The visible light seen by humans as the color white light actually exists in a rainbow of colors in the electromagnetic spectrum, with violet and blue having shorter wavelengths and, thus, higher energy. At the other end of the spectrum, toward red, the wavelengths are longer and have lower energy.
Different kinds of pigments exist, each of which has evolved to absorb only certain wavelengths or colors of visible light. Pigments reflect or transmit the wavelengths they cannot absorb, making them appear in the corresponding color.
Chlorophylls and carotenoids are the two major classes of photosynthetic pigments found in plants and algae; each class has multiple types of pigment molecules. There are five major chlorophylls: a, b, c and d, along with a related molecule found in prokaryotes called bacteriochlorophyll.

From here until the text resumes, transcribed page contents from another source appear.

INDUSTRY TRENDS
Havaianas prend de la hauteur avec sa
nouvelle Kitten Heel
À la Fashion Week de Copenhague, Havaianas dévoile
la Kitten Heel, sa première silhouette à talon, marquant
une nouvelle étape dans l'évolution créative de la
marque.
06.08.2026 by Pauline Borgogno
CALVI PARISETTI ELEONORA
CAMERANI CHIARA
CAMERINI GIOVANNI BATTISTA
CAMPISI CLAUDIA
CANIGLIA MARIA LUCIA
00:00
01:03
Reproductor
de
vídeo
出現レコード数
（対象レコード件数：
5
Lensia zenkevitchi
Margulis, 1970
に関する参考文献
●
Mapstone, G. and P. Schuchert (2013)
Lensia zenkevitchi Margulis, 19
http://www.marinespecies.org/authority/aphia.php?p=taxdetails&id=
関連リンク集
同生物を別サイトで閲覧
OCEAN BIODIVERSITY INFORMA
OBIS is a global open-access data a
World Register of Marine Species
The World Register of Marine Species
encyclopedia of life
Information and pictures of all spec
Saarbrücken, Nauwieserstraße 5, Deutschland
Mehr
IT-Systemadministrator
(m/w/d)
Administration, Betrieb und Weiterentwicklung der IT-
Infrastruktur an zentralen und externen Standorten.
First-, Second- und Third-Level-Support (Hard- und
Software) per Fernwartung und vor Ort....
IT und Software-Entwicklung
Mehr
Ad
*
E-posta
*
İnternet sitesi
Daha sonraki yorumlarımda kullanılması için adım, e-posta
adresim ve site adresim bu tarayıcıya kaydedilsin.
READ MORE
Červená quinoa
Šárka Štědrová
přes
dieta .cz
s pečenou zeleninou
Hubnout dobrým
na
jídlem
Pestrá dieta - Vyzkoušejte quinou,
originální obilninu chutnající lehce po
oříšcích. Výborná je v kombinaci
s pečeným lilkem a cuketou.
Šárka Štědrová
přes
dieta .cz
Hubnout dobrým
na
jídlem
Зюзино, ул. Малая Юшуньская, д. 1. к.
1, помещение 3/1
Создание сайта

With dozens of different forms, carotenoids are a much larger group of pigments. The carotenoids found in fruit, such as the red of tomato (lycopene), the yellow of corn seeds (zeaxanthin), or the orange of an orange peel (β-carotene), are used to attract seed-dispersing organisms. In photosynthesis, carotenoids function as photosynthetic pigments that are very efficient molecules for the disposal of excess energy. When a leaf is exposed to full sun, the light-dependent reactions are required to process an enormous amount of energy; if that energy is not handled properly, it can do significant damage. Therefore, many carotenoids are stored in the thylakoid membrane to absorb excess energy and safely release that energy as heat.
Each type of pigment can be identified by the specific pattern of wavelengths it absorbs from visible light, which is the absorption spectrum. Chlorophyll a absorbs light in the blue-violet region, while chlorophyll b absorbs red-blue light. Neither a or b absorb green light; because green is reflected or transmitted, chlorophyll appears green. Carotenoids absorb light in the blue-green and violet region and reflect the longer yellow, red, and orange wavelengths.
Many photosynthetic organisms have a mixture of pigments. In this way organisms can absorb energy from a wider range of wavelengths. Not all photosynthetic organisms have full access to sunlight. Some organisms grow underwater where light intensity and quality decrease and change with depth. Other organisms grow in competition for light. Plants on the rainforest floor must be able to absorb any light that comes through because the taller trees absorb most of the sunlight and scatter the remaining solar radiation
When studying a photosynthetic organism, scientists can determine the types of pigments present by using a spectrophotometer. These instruments can differentiate which wavelengths of light a substance can absorb. Spectrophotometers measure transmitted light and compute its absorption. By extracting pigments from leaves and placing these samples into a spectrophotometer, scientists can identify which wavelengths of light an organism can absorb.